At that time, Obi was in the final weeks of his chemo, and while I was up at “the land” as it’s called, I let myself think that maybe he’d be one of the dogs whose lymphoma would stay in remission for a year or two, even though his was t-cell, the worst kind.

But what Eric hadn’t told me, because there wasn’t anything I could do about it anyway, was that the lymph nodes in Obi’s chest were swelling again.  At his chemo appointment the next week (which was supposed to be his second to last treatment), Dr. Lori told us the cancer was no longer in remission.  We made the heartbreaking decision to stop chemo and three months later, he was gone.

And six months later, Kelly was gone.

And there the card sat, daily asking me its question,”And you? When will you begin that long journey into yourself?”  I took a step, got out of a bad work situation, toxic and abusive, did it because it felt like to not do anything would be to deny the impact of the loss of these two beings, would belittle their importance.  For those of you who have lost someone, you know that feeling, that confusion–how is it that everyone just gets up and goes to work, is acting as if nothing has happened, as if everything didn’t just change? So I made that one change, and then got stuck again.

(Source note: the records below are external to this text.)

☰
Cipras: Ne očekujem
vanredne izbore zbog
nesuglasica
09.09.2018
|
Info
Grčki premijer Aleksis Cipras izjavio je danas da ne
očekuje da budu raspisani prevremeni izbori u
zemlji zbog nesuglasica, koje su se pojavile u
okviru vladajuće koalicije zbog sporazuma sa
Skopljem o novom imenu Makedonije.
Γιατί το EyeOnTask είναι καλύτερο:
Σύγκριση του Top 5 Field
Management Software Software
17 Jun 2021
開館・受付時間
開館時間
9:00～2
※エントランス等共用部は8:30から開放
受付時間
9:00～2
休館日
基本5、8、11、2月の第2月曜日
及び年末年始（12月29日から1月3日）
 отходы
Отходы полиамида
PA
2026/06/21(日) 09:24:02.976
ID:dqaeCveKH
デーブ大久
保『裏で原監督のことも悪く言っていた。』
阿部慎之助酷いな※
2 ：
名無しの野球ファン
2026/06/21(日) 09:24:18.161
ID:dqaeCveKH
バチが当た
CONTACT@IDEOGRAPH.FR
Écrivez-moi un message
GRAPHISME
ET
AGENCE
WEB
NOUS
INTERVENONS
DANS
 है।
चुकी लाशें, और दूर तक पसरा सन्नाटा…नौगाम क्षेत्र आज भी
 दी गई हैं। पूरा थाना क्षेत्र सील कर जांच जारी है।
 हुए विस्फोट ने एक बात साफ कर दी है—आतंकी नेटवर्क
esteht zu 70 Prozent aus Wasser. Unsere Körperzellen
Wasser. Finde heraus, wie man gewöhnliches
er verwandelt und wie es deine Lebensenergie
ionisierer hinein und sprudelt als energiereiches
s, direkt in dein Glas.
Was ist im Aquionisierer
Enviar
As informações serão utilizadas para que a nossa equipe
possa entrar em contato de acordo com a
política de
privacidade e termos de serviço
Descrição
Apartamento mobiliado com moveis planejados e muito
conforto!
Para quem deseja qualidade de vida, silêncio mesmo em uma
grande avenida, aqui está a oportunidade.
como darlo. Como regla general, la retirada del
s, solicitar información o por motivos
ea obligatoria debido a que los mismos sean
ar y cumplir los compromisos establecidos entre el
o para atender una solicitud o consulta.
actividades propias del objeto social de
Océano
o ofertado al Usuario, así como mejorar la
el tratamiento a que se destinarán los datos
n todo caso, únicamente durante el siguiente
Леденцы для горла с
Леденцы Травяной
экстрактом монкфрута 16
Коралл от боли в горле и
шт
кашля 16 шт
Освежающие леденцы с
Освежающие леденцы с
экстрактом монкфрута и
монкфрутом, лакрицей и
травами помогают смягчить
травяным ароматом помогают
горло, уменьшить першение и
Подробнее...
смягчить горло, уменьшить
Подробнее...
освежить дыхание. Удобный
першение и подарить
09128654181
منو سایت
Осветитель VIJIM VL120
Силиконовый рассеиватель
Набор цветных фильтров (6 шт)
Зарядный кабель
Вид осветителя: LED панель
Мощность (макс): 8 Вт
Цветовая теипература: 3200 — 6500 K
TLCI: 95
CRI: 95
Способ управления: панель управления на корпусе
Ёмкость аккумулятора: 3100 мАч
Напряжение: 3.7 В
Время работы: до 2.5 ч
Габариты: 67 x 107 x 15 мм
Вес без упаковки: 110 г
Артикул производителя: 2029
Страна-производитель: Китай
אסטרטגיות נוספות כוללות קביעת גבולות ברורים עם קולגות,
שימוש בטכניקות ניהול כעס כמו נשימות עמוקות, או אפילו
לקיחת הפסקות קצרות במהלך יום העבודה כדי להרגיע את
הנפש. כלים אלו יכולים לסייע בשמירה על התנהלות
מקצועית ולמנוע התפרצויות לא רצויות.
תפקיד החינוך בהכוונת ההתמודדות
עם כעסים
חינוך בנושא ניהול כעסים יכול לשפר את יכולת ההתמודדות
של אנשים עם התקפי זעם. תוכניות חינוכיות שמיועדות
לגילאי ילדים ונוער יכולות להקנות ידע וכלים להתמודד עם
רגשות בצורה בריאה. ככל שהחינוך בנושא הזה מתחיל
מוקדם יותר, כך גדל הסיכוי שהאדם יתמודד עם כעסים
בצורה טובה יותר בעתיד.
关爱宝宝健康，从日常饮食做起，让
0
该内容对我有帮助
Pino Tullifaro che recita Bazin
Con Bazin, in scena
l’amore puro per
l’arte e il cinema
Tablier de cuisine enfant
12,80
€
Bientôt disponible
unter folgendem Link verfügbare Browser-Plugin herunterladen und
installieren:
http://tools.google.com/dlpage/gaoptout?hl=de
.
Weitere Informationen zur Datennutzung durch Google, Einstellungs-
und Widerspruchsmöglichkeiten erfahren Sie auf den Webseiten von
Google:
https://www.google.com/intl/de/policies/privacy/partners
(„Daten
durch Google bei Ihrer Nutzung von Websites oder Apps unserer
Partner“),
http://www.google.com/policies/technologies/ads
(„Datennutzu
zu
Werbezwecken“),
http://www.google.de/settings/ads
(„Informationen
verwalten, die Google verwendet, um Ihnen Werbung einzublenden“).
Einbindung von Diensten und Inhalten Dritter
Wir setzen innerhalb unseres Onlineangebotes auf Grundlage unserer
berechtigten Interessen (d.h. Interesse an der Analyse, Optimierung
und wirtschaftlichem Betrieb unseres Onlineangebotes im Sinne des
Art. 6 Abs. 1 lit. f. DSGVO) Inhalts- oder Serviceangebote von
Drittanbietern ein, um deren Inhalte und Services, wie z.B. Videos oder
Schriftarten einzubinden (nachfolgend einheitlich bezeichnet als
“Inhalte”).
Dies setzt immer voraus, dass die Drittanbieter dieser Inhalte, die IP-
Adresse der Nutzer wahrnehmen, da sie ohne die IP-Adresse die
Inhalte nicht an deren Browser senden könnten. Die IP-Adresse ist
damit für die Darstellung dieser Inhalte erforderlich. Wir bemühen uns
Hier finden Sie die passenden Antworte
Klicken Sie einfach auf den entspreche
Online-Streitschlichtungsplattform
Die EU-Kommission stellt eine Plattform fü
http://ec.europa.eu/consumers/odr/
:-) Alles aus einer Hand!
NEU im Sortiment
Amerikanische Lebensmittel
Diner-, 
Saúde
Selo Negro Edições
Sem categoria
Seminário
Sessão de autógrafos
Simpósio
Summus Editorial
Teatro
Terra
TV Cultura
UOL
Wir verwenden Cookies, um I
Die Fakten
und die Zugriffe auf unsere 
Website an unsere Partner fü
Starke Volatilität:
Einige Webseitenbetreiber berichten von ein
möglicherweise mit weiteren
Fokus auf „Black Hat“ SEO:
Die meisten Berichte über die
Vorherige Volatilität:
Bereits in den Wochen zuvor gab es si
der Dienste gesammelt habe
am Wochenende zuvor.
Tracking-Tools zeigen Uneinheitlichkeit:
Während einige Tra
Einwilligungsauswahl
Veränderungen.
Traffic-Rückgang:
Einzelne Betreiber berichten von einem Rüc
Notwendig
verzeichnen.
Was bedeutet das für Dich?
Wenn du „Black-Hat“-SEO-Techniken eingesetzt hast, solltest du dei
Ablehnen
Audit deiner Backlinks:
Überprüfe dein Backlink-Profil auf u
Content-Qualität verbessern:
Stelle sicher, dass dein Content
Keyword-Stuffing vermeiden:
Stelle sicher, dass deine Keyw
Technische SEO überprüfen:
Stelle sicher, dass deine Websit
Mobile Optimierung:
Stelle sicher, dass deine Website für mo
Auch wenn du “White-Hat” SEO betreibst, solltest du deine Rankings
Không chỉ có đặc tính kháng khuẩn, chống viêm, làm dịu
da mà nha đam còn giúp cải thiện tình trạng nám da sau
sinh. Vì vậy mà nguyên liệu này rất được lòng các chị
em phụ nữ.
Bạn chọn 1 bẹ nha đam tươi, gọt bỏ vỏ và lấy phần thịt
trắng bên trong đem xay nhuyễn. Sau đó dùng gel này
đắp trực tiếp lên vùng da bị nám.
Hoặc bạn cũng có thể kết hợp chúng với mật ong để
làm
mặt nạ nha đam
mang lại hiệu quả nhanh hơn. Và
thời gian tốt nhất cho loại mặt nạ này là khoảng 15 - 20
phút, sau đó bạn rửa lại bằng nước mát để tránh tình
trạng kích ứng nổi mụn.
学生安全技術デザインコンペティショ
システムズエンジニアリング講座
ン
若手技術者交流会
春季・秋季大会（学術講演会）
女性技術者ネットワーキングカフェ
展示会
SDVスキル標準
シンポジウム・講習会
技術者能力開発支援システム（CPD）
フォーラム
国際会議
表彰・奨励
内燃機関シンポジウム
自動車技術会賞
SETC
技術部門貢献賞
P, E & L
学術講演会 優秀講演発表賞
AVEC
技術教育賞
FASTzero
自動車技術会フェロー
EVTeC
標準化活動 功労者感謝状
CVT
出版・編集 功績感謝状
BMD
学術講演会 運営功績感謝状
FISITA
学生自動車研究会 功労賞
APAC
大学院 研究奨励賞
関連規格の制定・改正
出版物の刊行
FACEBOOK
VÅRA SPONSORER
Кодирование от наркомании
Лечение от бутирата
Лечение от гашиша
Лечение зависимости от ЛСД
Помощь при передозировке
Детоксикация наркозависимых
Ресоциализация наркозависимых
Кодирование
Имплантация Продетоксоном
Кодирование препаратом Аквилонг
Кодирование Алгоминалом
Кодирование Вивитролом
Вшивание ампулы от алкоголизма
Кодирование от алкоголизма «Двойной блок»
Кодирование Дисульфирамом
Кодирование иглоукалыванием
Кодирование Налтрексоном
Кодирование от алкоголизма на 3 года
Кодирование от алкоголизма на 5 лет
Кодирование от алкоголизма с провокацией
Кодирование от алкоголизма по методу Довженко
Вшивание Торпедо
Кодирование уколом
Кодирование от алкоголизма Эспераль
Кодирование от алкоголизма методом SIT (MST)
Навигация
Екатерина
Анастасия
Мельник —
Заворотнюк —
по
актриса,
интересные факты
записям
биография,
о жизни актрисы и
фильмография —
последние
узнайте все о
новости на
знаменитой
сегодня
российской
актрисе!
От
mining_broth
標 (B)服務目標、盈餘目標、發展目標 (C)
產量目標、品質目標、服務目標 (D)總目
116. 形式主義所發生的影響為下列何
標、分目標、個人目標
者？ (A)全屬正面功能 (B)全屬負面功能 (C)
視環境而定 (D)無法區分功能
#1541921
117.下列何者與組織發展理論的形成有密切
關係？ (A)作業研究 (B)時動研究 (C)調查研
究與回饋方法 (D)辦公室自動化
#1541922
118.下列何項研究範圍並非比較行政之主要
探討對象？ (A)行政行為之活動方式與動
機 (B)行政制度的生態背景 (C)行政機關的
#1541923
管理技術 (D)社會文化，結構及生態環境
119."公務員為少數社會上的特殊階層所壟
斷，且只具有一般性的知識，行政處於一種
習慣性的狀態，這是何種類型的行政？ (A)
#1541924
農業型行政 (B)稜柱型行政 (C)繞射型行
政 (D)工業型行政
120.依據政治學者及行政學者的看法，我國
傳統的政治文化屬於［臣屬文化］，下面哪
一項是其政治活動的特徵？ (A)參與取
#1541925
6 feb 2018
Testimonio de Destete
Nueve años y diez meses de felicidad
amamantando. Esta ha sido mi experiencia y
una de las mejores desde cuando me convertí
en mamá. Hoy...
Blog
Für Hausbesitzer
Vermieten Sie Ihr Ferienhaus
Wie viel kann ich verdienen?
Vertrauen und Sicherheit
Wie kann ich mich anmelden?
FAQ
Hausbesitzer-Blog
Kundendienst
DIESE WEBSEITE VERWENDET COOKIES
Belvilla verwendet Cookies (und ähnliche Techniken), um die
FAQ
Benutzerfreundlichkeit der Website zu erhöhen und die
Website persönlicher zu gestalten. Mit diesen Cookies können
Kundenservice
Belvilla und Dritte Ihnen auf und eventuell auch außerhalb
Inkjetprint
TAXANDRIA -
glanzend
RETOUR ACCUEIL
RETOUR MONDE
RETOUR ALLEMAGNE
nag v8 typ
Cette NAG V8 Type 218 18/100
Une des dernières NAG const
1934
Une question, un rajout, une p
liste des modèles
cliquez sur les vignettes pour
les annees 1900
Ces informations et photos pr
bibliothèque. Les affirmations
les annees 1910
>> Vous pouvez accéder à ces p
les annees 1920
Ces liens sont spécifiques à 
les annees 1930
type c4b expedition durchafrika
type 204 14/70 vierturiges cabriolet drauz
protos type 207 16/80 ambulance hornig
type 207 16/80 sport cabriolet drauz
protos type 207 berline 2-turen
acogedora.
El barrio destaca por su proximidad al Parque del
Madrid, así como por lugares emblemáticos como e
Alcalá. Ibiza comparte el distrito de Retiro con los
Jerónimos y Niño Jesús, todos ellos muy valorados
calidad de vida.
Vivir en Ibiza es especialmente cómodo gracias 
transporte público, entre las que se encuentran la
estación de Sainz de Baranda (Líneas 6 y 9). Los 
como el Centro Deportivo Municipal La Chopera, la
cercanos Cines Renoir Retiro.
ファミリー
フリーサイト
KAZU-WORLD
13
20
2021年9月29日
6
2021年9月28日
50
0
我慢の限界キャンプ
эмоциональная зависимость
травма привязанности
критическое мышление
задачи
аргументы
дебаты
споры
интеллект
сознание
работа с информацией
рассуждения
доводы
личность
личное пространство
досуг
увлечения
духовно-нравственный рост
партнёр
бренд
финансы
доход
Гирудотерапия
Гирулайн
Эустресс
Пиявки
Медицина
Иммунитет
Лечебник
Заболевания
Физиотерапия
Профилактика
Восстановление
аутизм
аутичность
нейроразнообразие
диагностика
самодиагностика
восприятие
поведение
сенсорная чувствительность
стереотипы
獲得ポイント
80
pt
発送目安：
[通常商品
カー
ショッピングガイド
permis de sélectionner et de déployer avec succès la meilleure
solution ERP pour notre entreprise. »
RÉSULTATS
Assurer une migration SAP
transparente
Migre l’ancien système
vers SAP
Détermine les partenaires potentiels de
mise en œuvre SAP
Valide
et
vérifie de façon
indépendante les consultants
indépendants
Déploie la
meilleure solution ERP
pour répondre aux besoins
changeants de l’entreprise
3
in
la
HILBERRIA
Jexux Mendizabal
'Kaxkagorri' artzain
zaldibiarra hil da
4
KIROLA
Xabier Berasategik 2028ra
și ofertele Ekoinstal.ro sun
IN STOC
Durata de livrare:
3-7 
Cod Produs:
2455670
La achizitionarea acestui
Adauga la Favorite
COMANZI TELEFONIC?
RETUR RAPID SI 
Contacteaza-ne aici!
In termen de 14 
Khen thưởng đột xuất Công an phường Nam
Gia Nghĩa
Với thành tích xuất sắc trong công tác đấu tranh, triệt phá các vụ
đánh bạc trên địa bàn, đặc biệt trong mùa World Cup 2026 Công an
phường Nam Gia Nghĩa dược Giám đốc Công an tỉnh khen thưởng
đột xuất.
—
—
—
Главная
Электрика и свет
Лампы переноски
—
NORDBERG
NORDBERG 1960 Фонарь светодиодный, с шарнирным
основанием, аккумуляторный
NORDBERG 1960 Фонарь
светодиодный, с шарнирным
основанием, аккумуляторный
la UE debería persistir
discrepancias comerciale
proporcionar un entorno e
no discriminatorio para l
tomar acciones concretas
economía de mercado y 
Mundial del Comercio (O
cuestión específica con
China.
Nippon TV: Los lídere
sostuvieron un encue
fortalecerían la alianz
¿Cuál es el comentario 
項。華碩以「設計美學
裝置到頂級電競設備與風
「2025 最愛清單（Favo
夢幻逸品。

And every day since, every morning that I sit down to write, the question,”And you? When will you begin that long journey into yourself?”  For a long time the only answer I could give is that I was waiting for my invitation, waiting for the itinerary to arrive in the mail.

But, that isn’t how it works.  You have to say a prayer, pack a bag, and walk out the front door–start moving.  Along the way there will be signs to follow, places where you can stop and ask for directions, stuff you’ll want to see, you’ll want to get a closer look and that will keep you moving.  You’ll see the moon in the sky reflecting off the stars of ice on the ground, an owl in a tree, then the sunrise, the smell of breakfast cooking somewhere, a nice place to sit and rest, your reflection in the water, the call of a far off voice, a blue heron standing still at the edge of the river, the last of the season’s sunflowers swaying above a ground littered with the season’s first golden leaves–and if you have your camera and your notebook & pen, you’ll record the ideas, the feelings, the revelations and dreams, and make a map for the next person who’ll make the trip.

I finally realized that the only thing keeping me from what I wanted, keeping me from starting, was…me.  I was stuck because I wasn’t moving. I couldn’t wait for a perfectly formed idea or a great work project to find me.  I couldn’t wait for someone else’s permission. I had to start moving, walk due/true north, because there are things I’ll find along the way that will reveal what I’ve been waiting for.

Like a pilgrimage, the steps I take are part of the magic.  No one’s going to send me a picture of the holy place that will show me anything or help me to see, this will not work as a revelation.  I have to get on my knees and kiss the ground, crawl, walk for days and nights until I am tired and then sleep in that place and dream.  I have to do the fast, go on the walkabout, otherwise I will have no visions, nothing of substance will be revealed to me.

So my answer to the question is also Rumi:

Keep walking, though there’s no place to get to.
Don’t try to see through the distances.
That’s not for human beings.
Move within, but don’t move the way fear makes you move.

Today, like every other day, we wake up empty & frightened.
Don’t open the door to the study and begin reading.
Take down a musical instrument.

Let the beauty we love be what we do.

There are hundreds of ways to kneel and kiss the ground.